请从下方 Candle 框架笔记的最后一句之后续写这篇笔记。

阅读文本:

===============

Candle - HuggingFace Rust AI 框架 - 小记

文章目录

    • [关于 Candle](#关于 Candle)
      • 结构
      • 安装
        • [1、With Cuda support :](#1、With Cuda support :)
        • [2、Without Cuda support :](#2、Without Cuda support :)
        • [3、With mkl support](#3、With mkl support)
    • [二、基本使用 Hello world!](#二、基本使用 Hello world!)
      • [1、处理 MNIST 数据集](#1、处理 MNIST 数据集)
      • [2、使用一个 `Linear` 层](#2、使用一个 Linear 层)
      • [3、使用 `candle_nn`](#3、使用 candle_nn)
    • [三、Pytorch cheatsheet](#三、Pytorch cheatsheet)

关于 Candle

Candle is a minimalist ML framework for Rust with a focus on performance (including GPU support) and ease of use.

你可以尝试在线 demos: whisper,LLaMA2, T5, yolo, Segment Anything.



相关文章、教程


结构

Candle 结构包括:

  • Candle-core:核心操作、设备和 Tensor 结构定义。
  • Candle-nn:构建真实模型的工具。
  • Candle-examples:在实际设置中使用库的示例。
  • Candle-kernels:CUDA 自定义内核;
  • Candle-datasets:数据集和数据加载器。
  • Candle-Transformers:与 Transformers 相关的实用程序。
  • Candle-flash-attn:Flash attention v2 层。
  • candle-onnx: ONNX 模型评估。


安装

https://huggingface.github.io/candle/guide/installation.html

安装 Rust: https://blog.csdn.net/lovechris00/article/details/124808034


1、With Cuda support :

1.1 首先,确保 Cuda 被正确安装了

  • nvcc --version 应该打印有关Cuda编译器驱动程序的信息。
  • nvidia-smi --query-gpu=compute_cap --format=csv 应该打印您的GPU计算能力,例如:

bash 复制代码
compute_cap
8.9

您还可以使用 CUDA_COMPUTE_CAP=<compute cap> 环境变量为特定的计算编译 Cuda内核。

如果以上任何命令出错,请确保更新您的Cuda版本。


1.2 创建一个新的app,添加 candle-core 来增加 Cuda 支持。

===============

数据记录:
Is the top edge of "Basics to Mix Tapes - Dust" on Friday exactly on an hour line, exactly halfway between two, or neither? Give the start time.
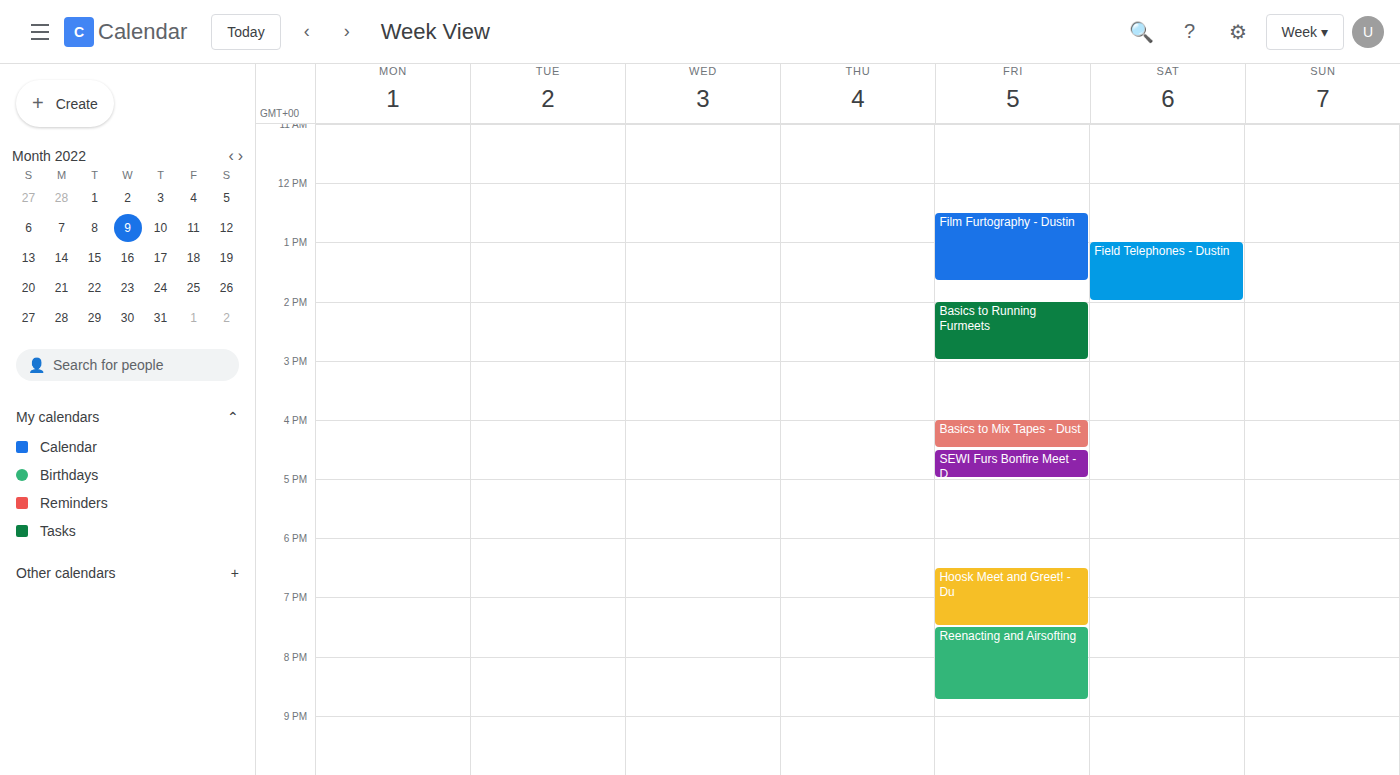
4:00 PM -- exactly on the 4 PM line.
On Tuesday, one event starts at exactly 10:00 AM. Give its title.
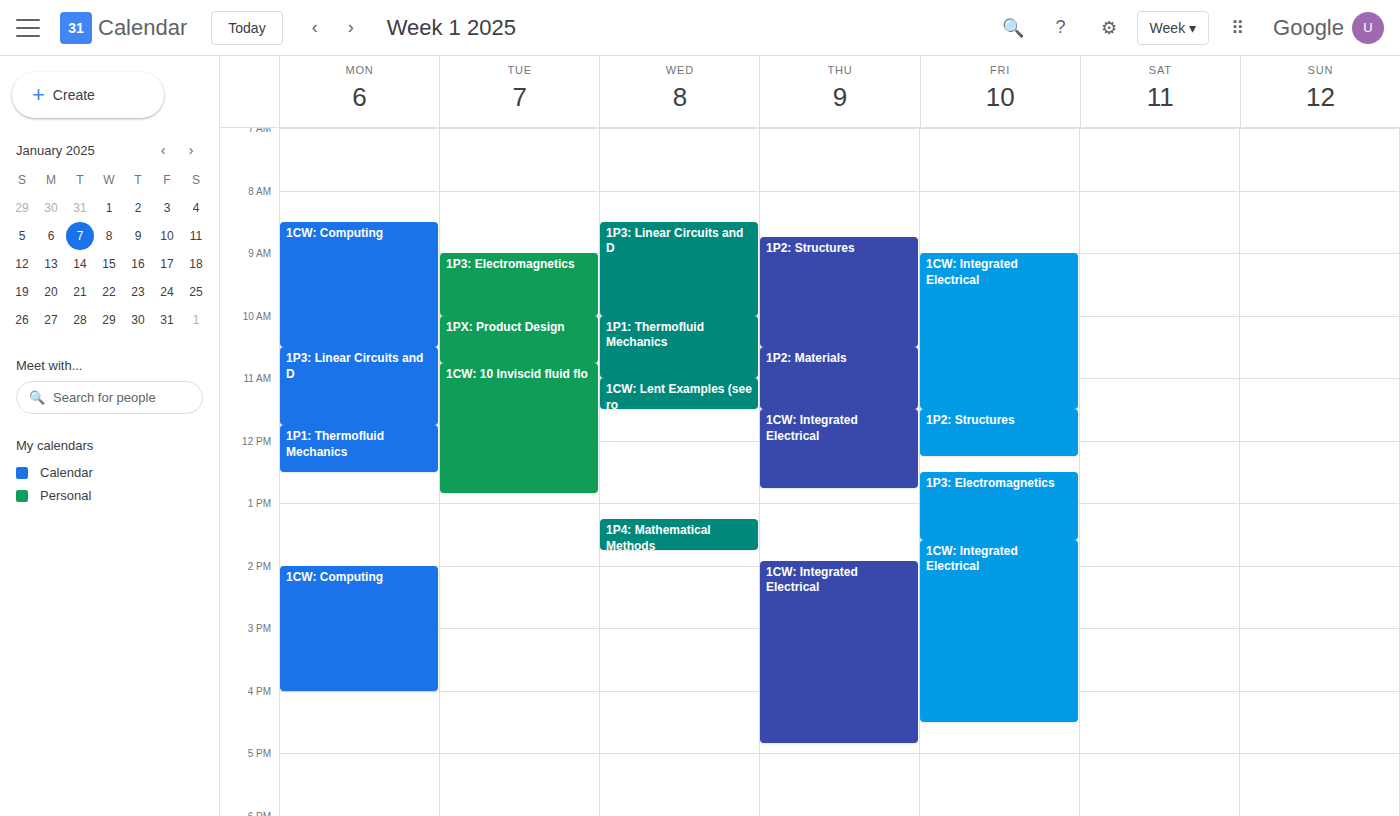
"1PX: Product Design"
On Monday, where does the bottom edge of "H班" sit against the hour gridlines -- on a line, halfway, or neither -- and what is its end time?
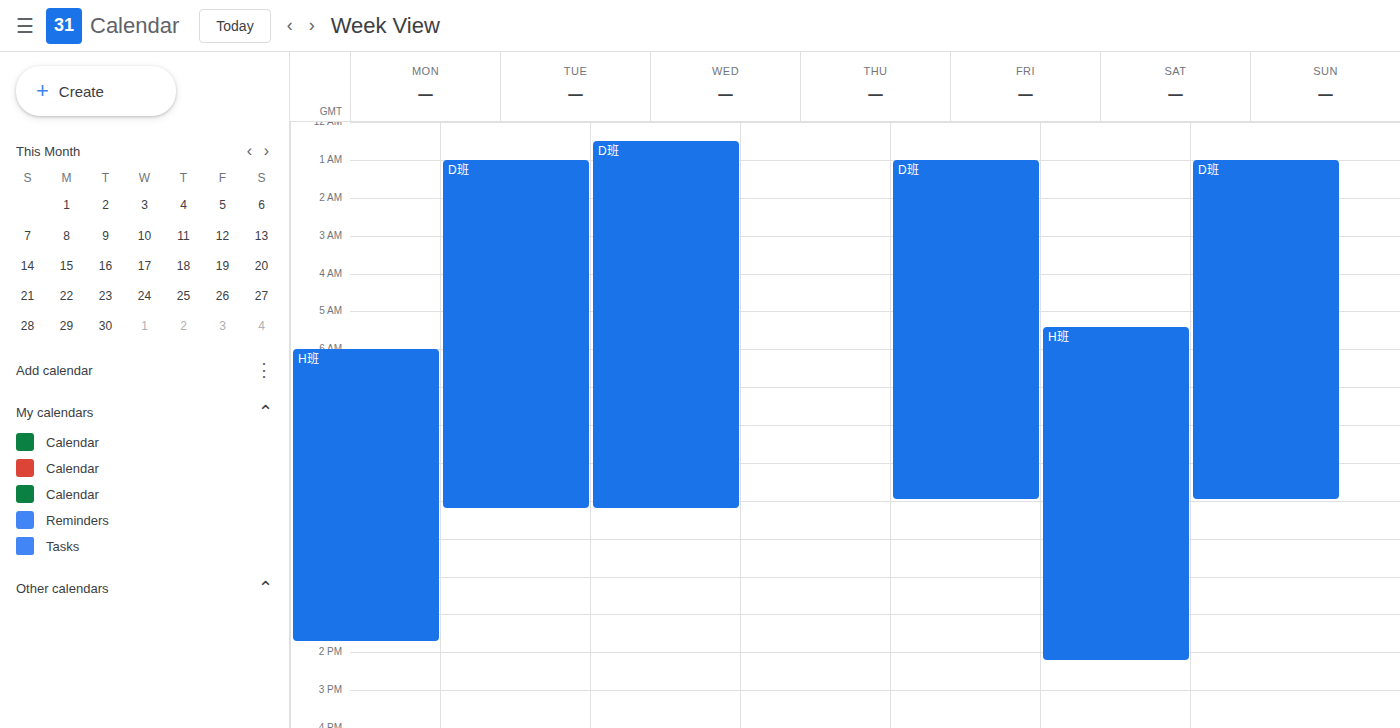
1:45 PM -- neither: three quarters of the way from the 1 PM line to the 2 PM line.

===============

输出结果:
从创建一个新的 cargo 开始 :

bash 复制代码
cargo new myapp
cd myapp

Make sure to add the candle-core crate with the cuda feature:

确保添加具有cuda功能的 candle-core 被创建:

shell 复制代码
cargo add --git https://github.com/huggingface/candle.git candle-core --features "cuda"

运行 cargo build 来保证所有被正确编译

shell 复制代码
cargo build

2、Without Cuda support :

创建一个新的 app,并添加 candle-core 如下:

shell 复制代码
cargo new myapp
cd myapp
cargo add --git https://github.com/huggingface/candle.git candle-core

最后,运行 cargo build 来保证所有被正确编译

shell 复制代码
cargo build

3、With mkl support

You can also see the mkl feature which could be interesting to get faster inference on CPU. Using mkl


二、基本使用 Hello world!

转载自:Hello world!

1、处理 MNIST 数据集

We will now create the hello world of the ML world, building a model capable of solving MNIST dataset.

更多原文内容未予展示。